Assigned task: Starting at the line with "17: (473, 368, 0.28)" and going on through the line with "34: (181, 452, 0.34)", reproduce each line in the records below exactly and nothing more.
### Material provided ###
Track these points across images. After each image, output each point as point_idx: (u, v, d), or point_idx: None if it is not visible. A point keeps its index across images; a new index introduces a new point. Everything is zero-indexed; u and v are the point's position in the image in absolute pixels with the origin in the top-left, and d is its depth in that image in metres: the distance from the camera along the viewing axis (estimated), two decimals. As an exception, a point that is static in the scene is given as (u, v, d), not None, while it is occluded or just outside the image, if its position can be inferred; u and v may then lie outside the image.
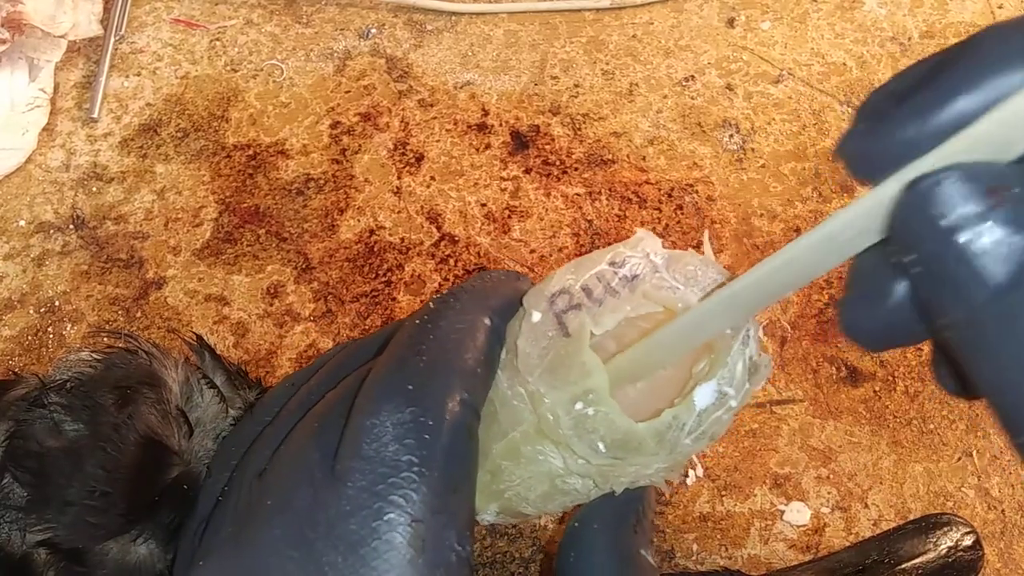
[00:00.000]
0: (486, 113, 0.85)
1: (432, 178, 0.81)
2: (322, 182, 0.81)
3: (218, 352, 0.38)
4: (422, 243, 0.78)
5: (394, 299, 0.75)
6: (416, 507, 0.25)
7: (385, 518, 0.24)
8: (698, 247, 0.31)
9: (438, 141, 0.83)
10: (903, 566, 0.60)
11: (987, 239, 0.18)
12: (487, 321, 0.29)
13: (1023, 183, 0.19)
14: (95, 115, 0.84)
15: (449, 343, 0.28)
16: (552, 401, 0.28)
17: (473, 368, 0.28)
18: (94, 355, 0.34)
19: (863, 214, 0.21)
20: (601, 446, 0.28)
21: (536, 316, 0.29)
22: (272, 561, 0.25)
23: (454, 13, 0.91)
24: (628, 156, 0.82)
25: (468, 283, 0.31)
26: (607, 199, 0.80)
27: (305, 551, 0.25)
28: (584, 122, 0.85)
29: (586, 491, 0.31)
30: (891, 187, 0.20)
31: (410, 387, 0.27)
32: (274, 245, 0.78)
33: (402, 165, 0.82)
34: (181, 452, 0.34)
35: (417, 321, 0.29)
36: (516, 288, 0.31)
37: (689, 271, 0.29)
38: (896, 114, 0.20)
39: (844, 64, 0.88)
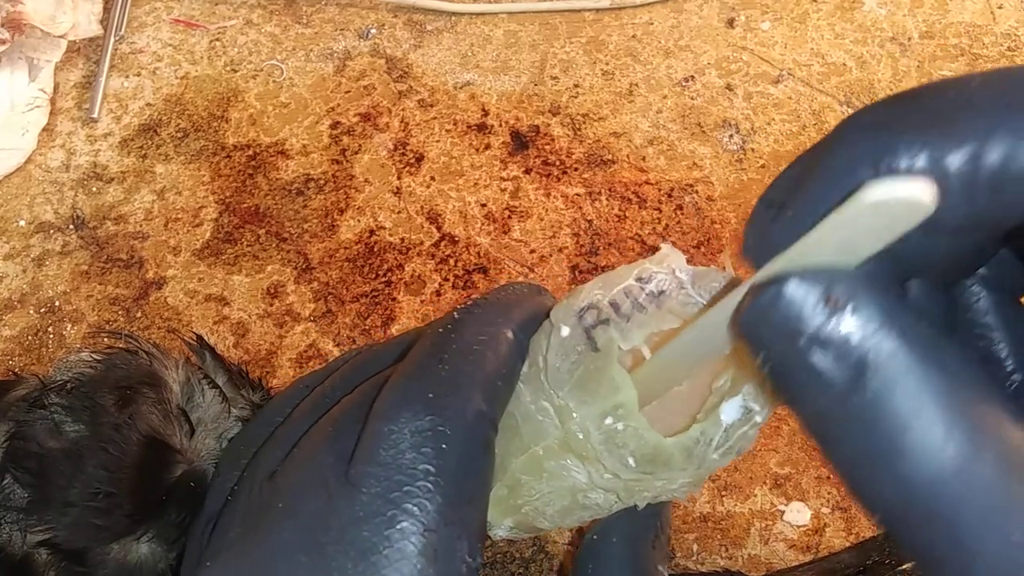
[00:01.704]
0: (486, 113, 0.85)
1: (432, 178, 0.81)
2: (322, 182, 0.81)
3: (218, 352, 0.38)
4: (422, 243, 0.78)
5: (394, 299, 0.75)
6: (430, 517, 0.25)
7: (398, 526, 0.24)
8: (698, 256, 0.31)
9: (438, 141, 0.83)
10: (904, 566, 0.60)
11: (824, 346, 0.19)
12: (510, 334, 0.29)
13: (865, 288, 0.19)
14: (95, 115, 0.84)
15: (471, 354, 0.28)
16: (581, 416, 0.28)
17: (494, 380, 0.28)
18: (94, 356, 0.34)
19: (716, 322, 0.23)
20: (631, 461, 0.29)
21: (565, 331, 0.29)
22: (281, 564, 0.25)
23: (454, 13, 0.91)
24: (628, 156, 0.82)
25: (492, 294, 0.31)
26: (607, 199, 0.80)
27: (315, 555, 0.25)
28: (584, 122, 0.85)
29: (607, 506, 0.31)
30: (738, 294, 0.21)
31: (431, 395, 0.27)
32: (274, 245, 0.78)
33: (402, 165, 0.82)
34: (184, 451, 0.34)
35: (440, 330, 0.29)
36: (539, 302, 0.31)
37: (714, 288, 0.30)
38: (771, 228, 0.22)
39: (844, 64, 0.88)
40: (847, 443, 0.19)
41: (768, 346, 0.20)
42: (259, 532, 0.27)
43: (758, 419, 0.29)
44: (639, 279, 0.30)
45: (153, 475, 0.32)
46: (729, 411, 0.29)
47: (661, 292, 0.29)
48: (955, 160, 0.18)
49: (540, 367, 0.30)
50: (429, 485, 0.25)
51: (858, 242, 0.19)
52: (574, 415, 0.29)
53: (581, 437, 0.29)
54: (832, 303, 0.19)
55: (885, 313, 0.19)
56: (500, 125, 0.84)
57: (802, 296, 0.19)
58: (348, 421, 0.28)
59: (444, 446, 0.26)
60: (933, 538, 0.18)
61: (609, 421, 0.28)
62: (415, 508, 0.25)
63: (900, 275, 0.22)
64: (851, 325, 0.19)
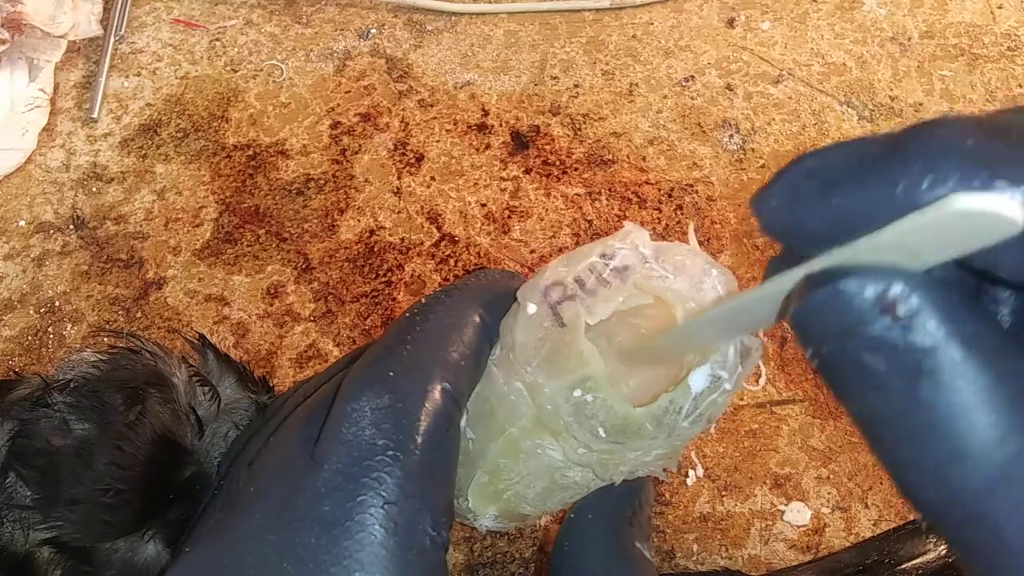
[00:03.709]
0: (486, 113, 0.85)
1: (432, 178, 0.81)
2: (322, 182, 0.81)
3: (222, 352, 0.39)
4: (422, 243, 0.78)
5: (394, 299, 0.75)
6: (389, 490, 0.25)
7: (358, 499, 0.25)
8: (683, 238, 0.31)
9: (438, 141, 0.84)
10: (903, 566, 0.60)
11: (879, 348, 0.18)
12: (476, 317, 0.30)
13: (929, 291, 0.18)
14: (95, 115, 0.84)
15: (435, 335, 0.29)
16: (551, 390, 0.29)
17: (457, 360, 0.28)
18: (99, 355, 0.34)
19: (764, 298, 0.21)
20: (601, 431, 0.29)
21: (531, 308, 0.30)
22: (251, 544, 0.26)
23: (454, 13, 0.91)
24: (628, 156, 0.83)
25: (462, 280, 0.31)
26: (607, 199, 0.80)
27: (282, 533, 0.25)
28: (584, 122, 0.85)
29: (585, 484, 0.32)
30: (791, 278, 0.20)
31: (391, 374, 0.27)
32: (274, 245, 0.78)
33: (402, 165, 0.82)
34: (194, 451, 0.34)
35: (407, 314, 0.30)
36: (509, 286, 0.31)
37: (677, 261, 0.30)
38: (816, 207, 0.20)
39: (844, 64, 0.88)
40: (895, 444, 0.19)
41: (820, 342, 0.19)
42: (233, 515, 0.27)
43: (727, 386, 0.30)
44: (603, 255, 0.30)
45: (164, 474, 0.33)
46: (698, 379, 0.29)
47: (625, 267, 0.30)
48: None
49: (510, 346, 0.30)
50: (388, 459, 0.26)
51: (929, 248, 0.18)
52: (544, 390, 0.29)
53: (551, 411, 0.29)
54: (891, 305, 0.18)
55: (948, 319, 0.18)
56: (500, 125, 0.84)
57: (861, 295, 0.18)
58: (318, 407, 0.29)
59: (403, 422, 0.26)
60: (979, 539, 0.18)
61: (578, 393, 0.29)
62: (374, 482, 0.25)
63: (970, 279, 0.21)
64: (909, 330, 0.18)
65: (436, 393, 0.27)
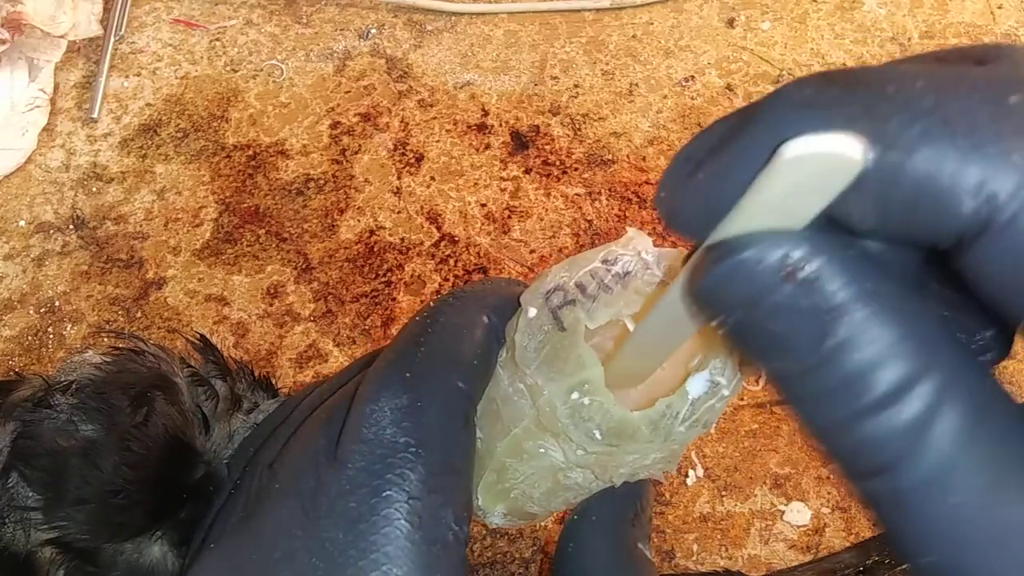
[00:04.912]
0: (486, 113, 0.85)
1: (432, 178, 0.81)
2: (322, 182, 0.81)
3: (220, 352, 0.39)
4: (422, 243, 0.78)
5: (394, 299, 0.75)
6: (413, 486, 0.26)
7: (383, 495, 0.26)
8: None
9: (438, 141, 0.84)
10: (904, 566, 0.61)
11: (785, 313, 0.19)
12: (485, 319, 0.30)
13: (824, 249, 0.19)
14: (95, 115, 0.84)
15: (447, 337, 0.29)
16: (549, 392, 0.29)
17: (469, 360, 0.29)
18: (102, 357, 0.34)
19: (679, 294, 0.22)
20: (597, 434, 0.29)
21: (532, 311, 0.30)
22: (278, 539, 0.26)
23: (454, 13, 0.91)
24: (628, 156, 0.83)
25: (468, 285, 0.32)
26: (607, 199, 0.80)
27: (309, 528, 0.26)
28: (584, 122, 0.85)
29: (587, 484, 0.32)
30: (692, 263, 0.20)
31: (408, 375, 0.28)
32: (274, 245, 0.78)
33: (402, 165, 0.82)
34: (203, 452, 0.34)
35: (418, 318, 0.30)
36: (514, 291, 0.32)
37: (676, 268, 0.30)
38: (685, 186, 0.20)
39: (844, 64, 0.88)
40: (809, 403, 0.19)
41: (727, 314, 0.20)
42: (258, 513, 0.28)
43: (725, 392, 0.30)
44: (605, 261, 0.30)
45: (175, 474, 0.33)
46: (696, 385, 0.30)
47: (627, 273, 0.30)
48: (878, 159, 0.17)
49: (512, 349, 0.30)
50: (410, 456, 0.26)
51: (795, 203, 0.18)
52: (543, 392, 0.29)
53: (549, 412, 0.30)
54: (793, 271, 0.18)
55: (850, 280, 0.18)
56: (500, 125, 0.84)
57: (762, 263, 0.19)
58: (339, 408, 0.29)
59: (423, 420, 0.27)
60: (882, 490, 0.19)
61: (575, 396, 0.29)
62: (398, 478, 0.26)
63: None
64: (812, 294, 0.18)
65: (452, 392, 0.28)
###
The answer:
17: (473, 368, 0.28)
18: (94, 355, 0.34)
19: (863, 214, 0.21)
20: (601, 446, 0.28)
21: (536, 316, 0.29)
22: (272, 561, 0.25)
23: (454, 13, 0.91)
24: (628, 156, 0.82)
25: (468, 283, 0.31)
26: (607, 199, 0.80)
27: (305, 551, 0.25)
28: (584, 122, 0.85)
29: (586, 491, 0.31)
30: (891, 187, 0.20)
31: (410, 387, 0.27)
32: (274, 245, 0.78)
33: (402, 165, 0.82)
34: (181, 452, 0.34)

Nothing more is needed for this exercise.